50 New Planets Confirmed in Machine Learning First – AI Distinguishes Between Real and “Fake” Planets

Researchers developed an algorithm using machine learning to distinguish genuine planets from false ones in massive candidate collections from telescope missions like NASA’s Kepler and TESS.

New machine learning algorithm designed by astronomers and computer scientists from University of Warwick confirms new exoplanets in telescope data
Sky surveys find thousands of planet candidates, and astronomers have to separate the true planets from fake ones
Algorithm was trained to distinguish between signs of real planets and false positives
New technique is faster than previous techniques, can be automated, and improved with further training

Fifty potential planets have had their existence confirmed by a new machine learning algorithm developed by University of Warwick scientists.

For the first time, astronomers have used a process based on machine learning, a form of artificial intelligence, to analyze a sample of potential planets and determine which ones are real and which are ‘fakes’, or false positives, calculating the probability of each candidate to be a true planet.

Their results are reported in a new study published in the Monthly Notices of the Royal Astronomical Society, where they also perform the first large scale comparison of such planet validation techniques. Their conclusions make the case for using multiple validation techniques, including their machine learning algorithm, when statistically confirming future exoplanet discoveries.

Many exoplanet surveys search through huge amounts of data from telescopes for the signs of planets passing between the telescope and their star, known as transiting. This results in a telltale dip in light from the star that the telescope detects, but it could also be caused by a binary star system, interference from an object in the background, or even slight errors in the camera.
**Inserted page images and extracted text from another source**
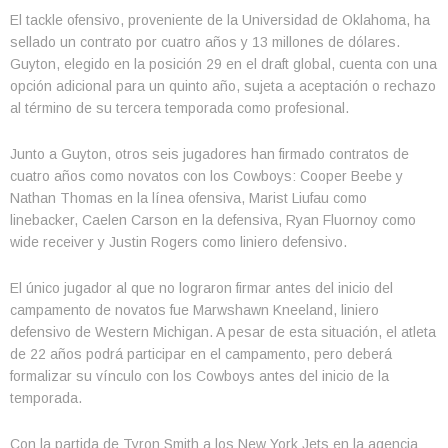
El tackle ofensivo, proveniente de la Universidad de Oklahoma, ha
sellado un contrato por cuatro años y 13 millones de dólares.
Guyton, elegido en la posición 29 en el draft global, cuenta con una
opción adicional para un quinto año, sujeta a aceptación o rechazo
al término de su tercera temporada como profesional.
Junto a Guyton, otros seis jugadores han firmado contratos de
cuatro años como novatos con los Cowboys: Cooper Beebe y
Nathan Thomas en la línea ofensiva, Marist Liufau como
linebacker, Caelen Carson en la defensiva, Ryan Fluornoy como
wide receiver y Justin Rogers como liniero defensivo.
El único jugador al que no lograron firmar antes del inicio del
campamento de novatos fue Marwshawn Kneeland, liniero
defensivo de Western Michigan. A pesar de esta situación, el atleta
de 22 años podrá participar en el campamento, pero deberá
formalizar su vínculo con los Cowboys antes del inicio de la
temporada.
Con la partida de Tyron Smith a los New York Jets en la agencia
These false positives can be sifted out in a planetary validation process.

Researchers from Warwick’s Departments of Physics and Computer Science, as well as The Alan Turing Institute, built a machine learning based algorithm that can separate out real planets from fake ones in the large samples of thousands of candidates found by telescope missions such as NASA’s Kepler and TESS.
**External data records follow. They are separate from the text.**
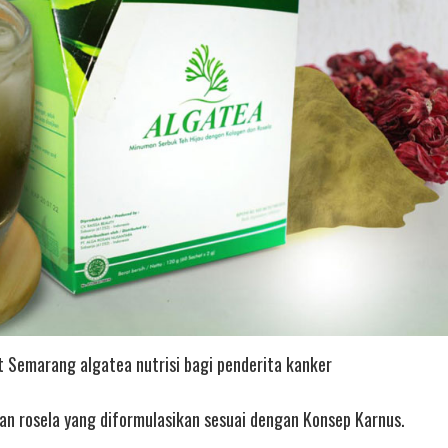
t Semarang algatea nutrisi bagi penderita kanker
an rosela yang diformulasikan sesuai dengan Konsep Karnus.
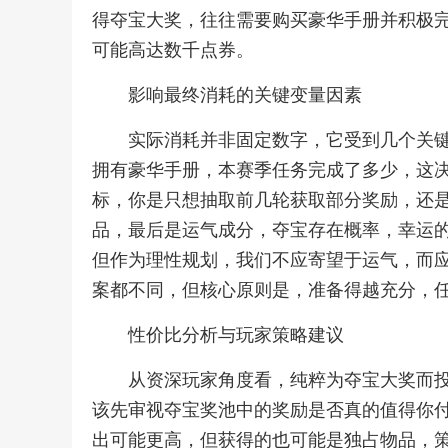
得夺宝大奖，往往需要购买豪华手册并积极
可能高达数千点券。
影响最终消耗的关键变量因素
实际消耗并非固定数字，它受到几个关
拥有豪华手册，本赛季任务完成了多少，这
标，你是只想抽取前几轮获取部分奖励，还
品，最后是运气成分，夺宝存在概率，幸运
但作为理性规划，我们不应寄望于运气，而
案都不同，但核心原则是，准备得越充分，
性价比分析与玩家策略建议
从资深玩家角度看，纯粹为夺宝大奖而
该先审视夺宝奖池中的奖励是否真的值得你
出可能更高，但获得的也可能是独占物品，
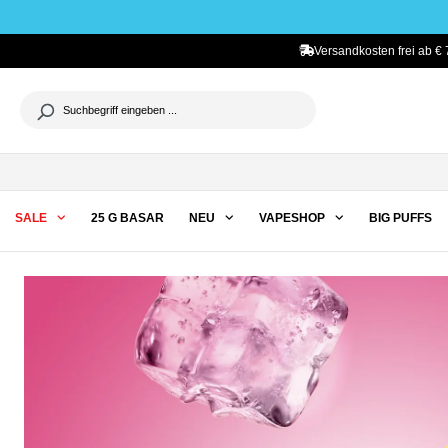
he springen
Zur Hauptnavigation springen
Versandkosten frei ab € 
SALE
25 G BASAR
NEU
VAPESHOP
BIG PUFFS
It was trained to recognize real planets using two large samples of confirmed planets and false positives from the now retired Kepler mission. The researchers then used the algorithm on a dataset of still unconfirmed planetary candidates from Kepler, resulting in fifty new confirmed planets and the first to be validated by machine learning. Previous machine learning techniques have ranked candidates, but never determined the probability that a candidate was a true planet by themselves, a required step for planet validation.

Those fifty planets range from worlds as large as Neptune to smaller than the Earth, with orbits as long as 200 days to as little as a single day. By confirming that these fifty planets are real, astronomers can now prioritize these for further observations with dedicated telescopes.
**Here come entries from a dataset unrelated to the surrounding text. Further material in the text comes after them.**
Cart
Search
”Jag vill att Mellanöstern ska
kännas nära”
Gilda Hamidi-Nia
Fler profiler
Dr. David Armstrong, from the University of Warwick Department of Physics, said: “The algorithm we have developed lets us take fifty candidates across the threshold for planet validation, upgrading them to real planets. We hope to apply this technique to large samples of candidates from current and future missions like TESS and PLATO.

“In terms of planet validation, no one has used a machine learning technique before. Machine learning has been used for ranking planetary candidates but never in a probabilistic framework, which is what you need to truly validate a planet. Rather than saying which candidates are more likely to be planets, we can now say what the precise statistical likelihood is. Where there is less than a 1% chance of a candidate being a false positive, it is considered a validated planet.”

Dr. Theo Damoulas from the University of Warwick Department of Computer Science, and Deputy Director, Data Centric Engineering and Turing Fellow at The Alan Turing Institute, said: “Probabilistic approaches to statistical machine learning are especially suited for an exciting problem like this in astrophysics that requires incorporation of prior knowledge — from experts like Dr. Armstrong — and quantification of uncertainty in predictions. A prime example when the additional computational complexity of probabilistic methods pays off significantly.”

Once built and trained the algorithm is faster than existing techniques and can be completely automated, making it ideal for analyzing the potentially thousands of planetary candidates observed in current surveys like TESS. The researchers argue that it should be one of the tools to be collectively used to validate planets in the future.

Dr. Armstrong adds: “Almost 30% of the known planets to date have been validated using just one method, and that’s not ideal. Developing new methods for validation is desirable for that reason alone. But machine learning also lets us do it very quickly and prioritize candidates much faster.

“We still have to spend time training the algorithm, but once that is done it becomes much easier to apply it to future candidates. You can also incorporate new discoveries to progressively improve it.

“A survey like TESS is predicted to have tens of thousands of planetary candidates and it is ideal to be able to analyze them all consistently. Fast, automated systems like this can take us all the way to validated planets in fewer steps let us do that efficiently.”

Reference: “Exoplanet Validation with Machine Learning: 50 new validated Kepler planets” by David J Armstrong, Jevgenij Gamper, Theodoros Damoulas, 20 August 2020, Monthly Notice of the Royal Astronomical Society.
DOI:10.1093/mnras/staa2498

Dr. Armstrong’s research was supported by the Science and Technology Facilities Council (STFC), part of UK Research and Innovation, through an Ernest Rutherford Fellowship.